**** Reading passage

Bacterial pathogens are becoming more resistant in the face of widespread use of antibiotics, complicating therapy. During antimicrobial therapy of an infection, the gut microbiota develops resistance to the drug and can lead to later endogenous infection. These are especially seen in the hospital setting where the Centers for Disease Control and Prevention (CDC) estimated for 2002 that 1.7 million health care infections occurred in the United States with a health care cost of $20 billion.8

Microbial mutation allows pathogens to better survive but may facilitate disease occurrence. Mutating RNA viruses explain one-third of all emerging and reemerging infections,19 and mutation of M proteins in strains of Streptococcus pyogenes in the 1980s led to outbreaks of invasive Group A Streptococcus infections in Europe and the United States.22

The Human Host in Promoting Infectious Diseases

The fastest growing U.S. populations are the elderly and infirm23 who are more susceptible to infectious diseases with their reduced efficiency of the immune system. The behavior of people also contributes to transmission of infectious microorganisms through urbanization and increased international travel and by purchasing imported foods in increasing amounts. In our megacities, health conditions may be reduced due to crowding and more efficient spread of communicable infectious agents.24 Urban centers where 3.9 billion people live are the likely settings for new infectious disease epidemics.25

About 1.1 billion people crossed international boundaries in 2014,26 efficiently carrying their personal microbes with them and picking up new ones. International air travel is an important facilitator of pandemic influenza by transporting infected people who will enter susceptible populations.27 The most graphic example of the efficiency of global spread of a microbial pathogen was in 2003 when the SARS coronavirus spread from China within weeks to 25 countries across five continents.28 In 2014, Ebola virus travel from West Africa to the United States by air, during which time intra-airplane transmission was documented.29 Zika virus appears to have arrived in the Americas, probably Brazil, from French Polynesia between May and December 2013, following the pathway of chikungunya and dengue viruses.30-32 West Nile virus was shown to move across country borders by air travel of infected mosquitoes.33

We have seen an important growth in food importation in the United States with a growing cost from $40 billion in 1998 to more than $70 billion in 2007.34 On average, each person in the United States consumes 390 pounds of food (19 percent of the total) imported from another country.35 CDC estimated that one in six people in the United States (48 million cases per year) develop foodborne disease,36 with produce now being associated with nearly half of the cases.37 This is compounded by the emphasis on eating fresh vegetables for health purposes.38 Because of good crop growth, proximity, and the North American Free Trade Agreement, Mexico now provides almost half of the imported vegetables and vegetable products brought into the United States.34

The Climate and the Environment

The global warming being experienced presents challenges to humans and wildlife through a series of changing interactions with insects and microbes.39 With warmer temperatures and increased rainfall, mosquito-transmitted infections may be enhanced (e.g., Zika virus, dengue, and malaria). With the El Niño Southern Oscillation, we are seeing important weather changes; elevation in sea surface temperatures, especially associated with water-related infections (cholera and non-cholera Vibrios); drought linked in some areas with the emergence of hantavirus pulmonary syndrome; and crop failure and famine in areas, leading to migration along with undernutrition and decreased hydration,40 all of which contribute to a greater impact of infectious disease.

********
**** Information provided

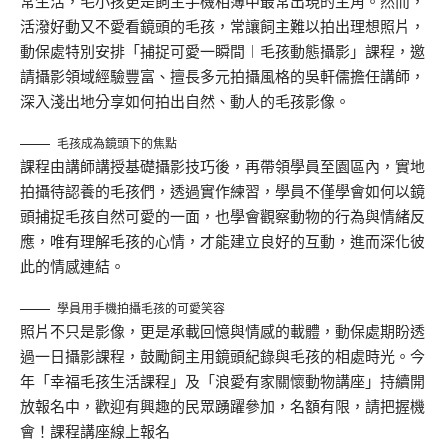
常生活，毛小孩更是飼主手機相簿中最常出現的主角。然而，
活潑好動又不愛看鏡頭的毛孩，常讓飼主難以拍出理想照片，
動保處特別安排「捕捉可愛一瞬間︱毛孩動態攝影」課程，邀
請攝影領域經驗豐富、擅長多元拍攝風格的吳軒儒擔任講師，
深入淺出地分享如何拍出自然、動人的毛孩影像。
毛孩成為鏡頭下的焦點
課程由講師講授基礎攝影技巧後，再帶領學員至園區內，實地
拍攝待認養的毛孩們，透過實作練習，學員不僅學會如何以鏡
頭捕捉毛孩自然可愛的一面，也學會觀察動物的行為與情緒反
應，唯有理解毛孩的心情，才能建立良好的互動，進而深化彼
此的情感連結。
學員用手機拍攝毛孩的可愛笑容
照片不只是影像，更是承載回憶與情感的載體，動保處期盼透
過一日攝影課程，鼓勵飼主用鏡頭紀錄與毛孩的相處時光。今
年「幸福毛孩生活課程」及「浪愛有家關懷動物講座」持續開
放報名中，歡迎有興趣的民眾踴躍參加，名額有限，請把握機
會！課程講座線上報名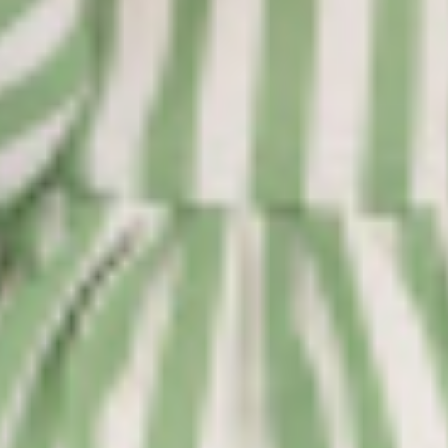
sters!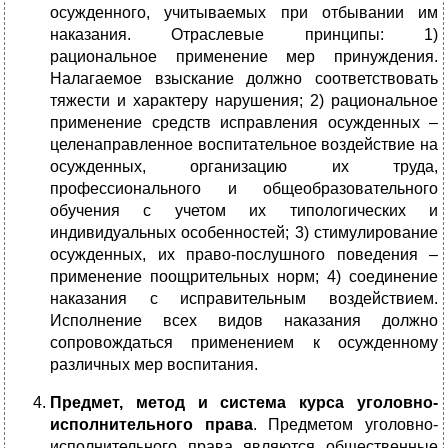
осужденного, учитываемых при отбывании им
наказания. Отраслевые принципы: 1)
рациональное применение мер принуждения.
Налагаемое взыскание должно соответствовать
тяжести и характеру нарушения; 2) рациональное
применение средств исправления осужденных –
целенаправленное воспитательное воздействие на
осужденных, организацию их труда,
профессионального и общеобразовательного
обучения с учетом их типологических и
индивидуальных особенностей; 3) стимулирование
осужденных, их право-послушного поведения –
применение поощрительных норм; 4) соединение
наказания с исправительным воздействием.
Исполнение всех видов наказания должно
сопровождаться применением к осужденному
различных мер воспитания.
Предмет, метод и система курса уголовно-
исполнительного права
. Предметом уголовно-
исполнительного права являются общественные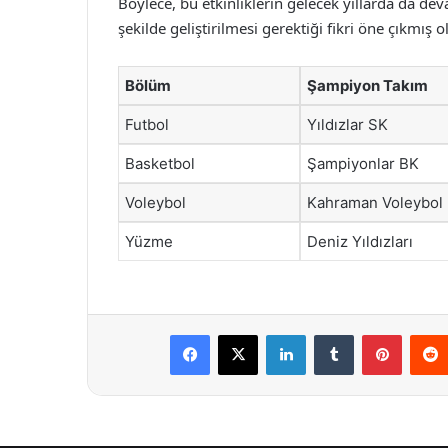
Böylece, bu etkinliklerin gelecek yıllarda da d
şekilde geliştirilmesi gerektiği fikri öne çıkmış o
Bölüm
Şampiyon Takım
Futbol
Yıldızlar SK
Basketbol
Şampiyonlar BK
Voleybol
Kahraman Voleybol
Yüzme
Deniz Yıldızları
Facebook
X
LinkedIn
Tumblr
Pintere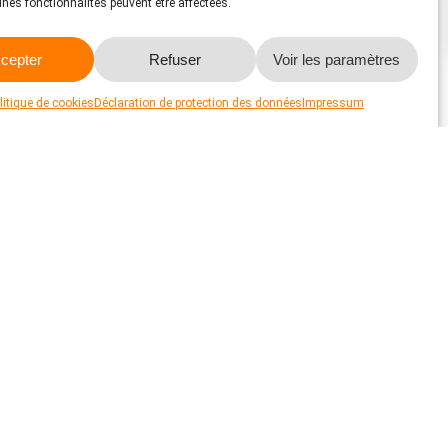
aines fonctionnalités peuvent être affectées.
cepter
Refuser
Voir les paramètres
litique de cookies
Déclaration de protection des données
Impressum
des animaux à placer dans notre propre émission
.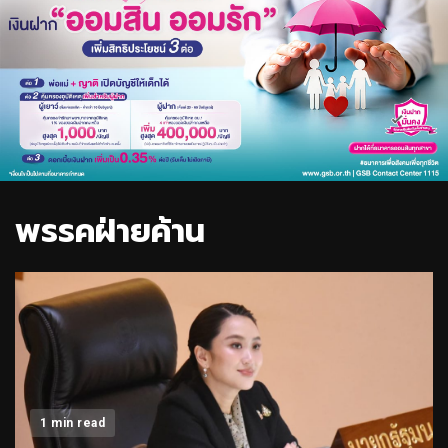
พรรคฝ่ายค้าน
1 min read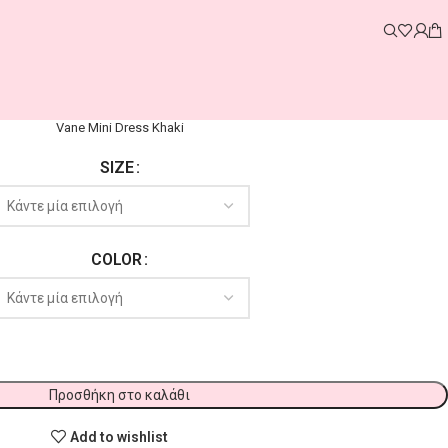
Vane Mini Dress Khaki
SIZE
COLOR
Προσθήκη στο καλάθι
Add to wishlist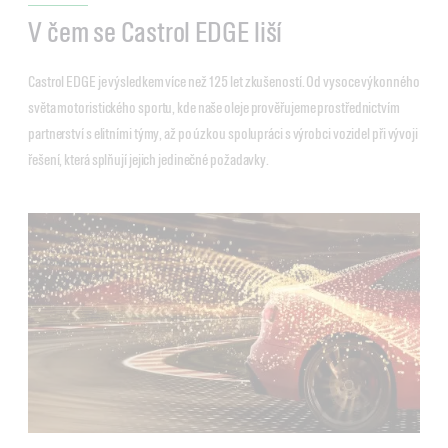
V čem se Castrol EDGE liší
Castrol EDGE je výsledkem více než 125 let zkušeností. Od vysoce výkonného
světa motoristického sportu, kde naše oleje prověřujeme prostřednictvím
partnerství s elitními týmy, až po úzkou spolupráci s výrobci vozidel při vývoji
řešení, která splňují jejich jedinečné požadavky.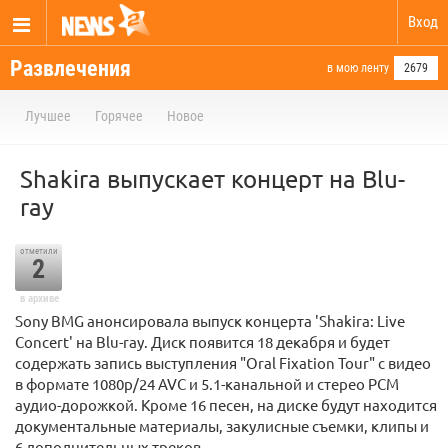
Вход
Развлечения
в мою ленту
2679
Лучшее
Горячее
Новое
Shakira выпускает концерт на Blu-
ray
отметили
2
в архиве
Sony BMG анонсировала выпуск концерта 'Shakira: Live
Concert' на Blu-ray. Диск появится 18 декабря и будет
содержать запись выступления "Oral Fixation Tour" с видео
в формате 1080p/24 AVC и 5.1-канальной и стерео PCM
аудио-дорожкой. Кроме 16 песен, на диске будут находится
документальные материалы, закулисные съемки, клипы и
6 дополнительных треков.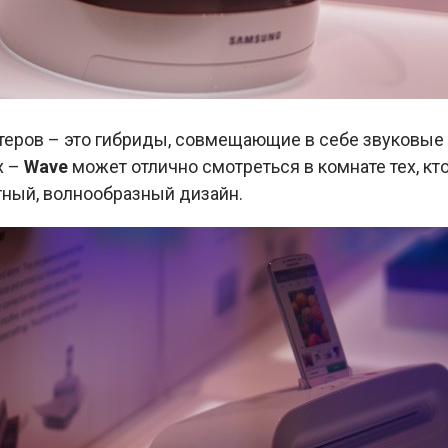
еров – это гибриды, совмещающие в себе звуковые 
х –
Wave
может отлично смотреться в комнате тех, кто
тный, волнообразный дизайн.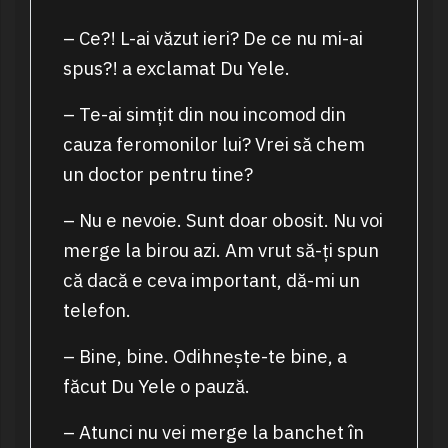
– Ce?! L-ai văzut ieri? De ce nu mi-ai
spus?! a exclamat Du Yele.
– Te-ai simțit din nou incomod din
cauza feromonilor lui? Vrei să chem
un doctor pentru tine?
– Nu e nevoie. Sunt doar obosit. Nu voi
merge la birou azi. Am vrut să-ți spun
că dacă e ceva important, dă-mi un
telefon.
– Bine, bine. Odihnește-te bine, a
făcut Du Yele o pauză.
– Atunci nu vei merge la banchet în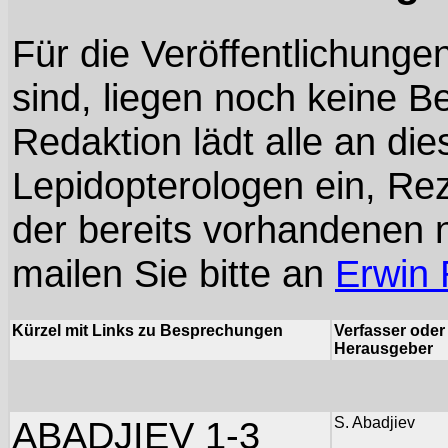
Für die Veröffentlichungen
sind, liegen noch keine B
Redaktion lädt alle an d
Lepidopterologen ein, R
der bereits vorhandenen n
mailen Sie bitte an
Erwin
Kürzel mit Links zu Besprechungen
Verfasser oder
Herausgeber
ABADJIEV 1-3
S. Abadjiev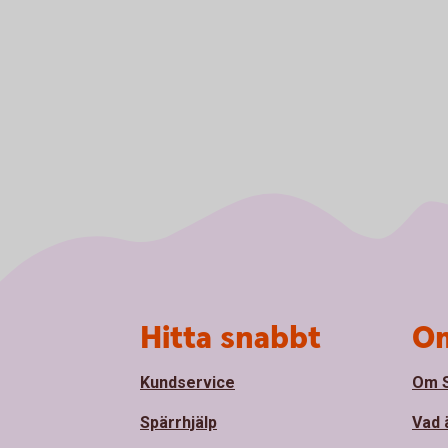
Sidfot
Hitta snabbt
Om
Kundservice
Om 
Spärrhjälp
Vad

********

Activity A: In the passage on infectious diseases, take the part that opens with the words containing "The Climate and" and closes with "of infectious disease.", and write it out again with "global warming" renamed to "climate change".
Activity B: Please list every dollar amount given in the infectious disease passage.
Activity C: Pick up the infectious disease passage after its final sentence and carry it further.

Response area A:
The Climate and the Environment

The climate change being experienced presents challenges to humans and wildlife through a series of changing interactions with insects and microbes.39 With warmer temperatures and increased rainfall, mosquito-transmitted infections may be enhanced (e.g., Zika virus, dengue, and malaria). With the El Niño Southern Oscillation, we are seeing important weather changes; elevation in sea surface temperatures, especially associated with water-related infections (cholera and non-cholera Vibrios); drought linked in some areas with the emergence of hantavirus pulmonary syndrome; and crop failure and famine in areas, leading to migration along with undernutrition and decreased hydration,40 all of which contribute to a greater impact of infectious disease.

Response area B: $20 billion, $40 billion, $70 billion

Response area C:
Deforestation and Reforestation 

Deforestation in the Amazonian basin and other areas of the world has changed local ecosystems and vector communities, exposing humans and livestock to new arthropod-borne etiologic agents such as Crimean-Congo hemorrhagic fever. Deforestation may bring together infected bird populations into areas where humans live. Deforestation of tropical forests increases contact between hunters and wildlife. Clear-cut logging is likely to be less associated with human infectious disease transmission than selective extraction involving greater human activity and exposure during the construction of roads and transportation of workers. The emergence of Lyme disease in Europe and the United States appears to be related to reforestation resulting in increasing populations of deer and the vector of disease, the deer tick.41

Predicting the Next Important Pandemic

While endemic rates of important infectious diseases will continue in the United States, the past and future pathogens of greatest concern for outbreaks are new RNA viruses falling within well-recognized families of Filoviridae, Bunyaviridae, Orthomyxoviridae, and Flaviviridae. (See Table 1.)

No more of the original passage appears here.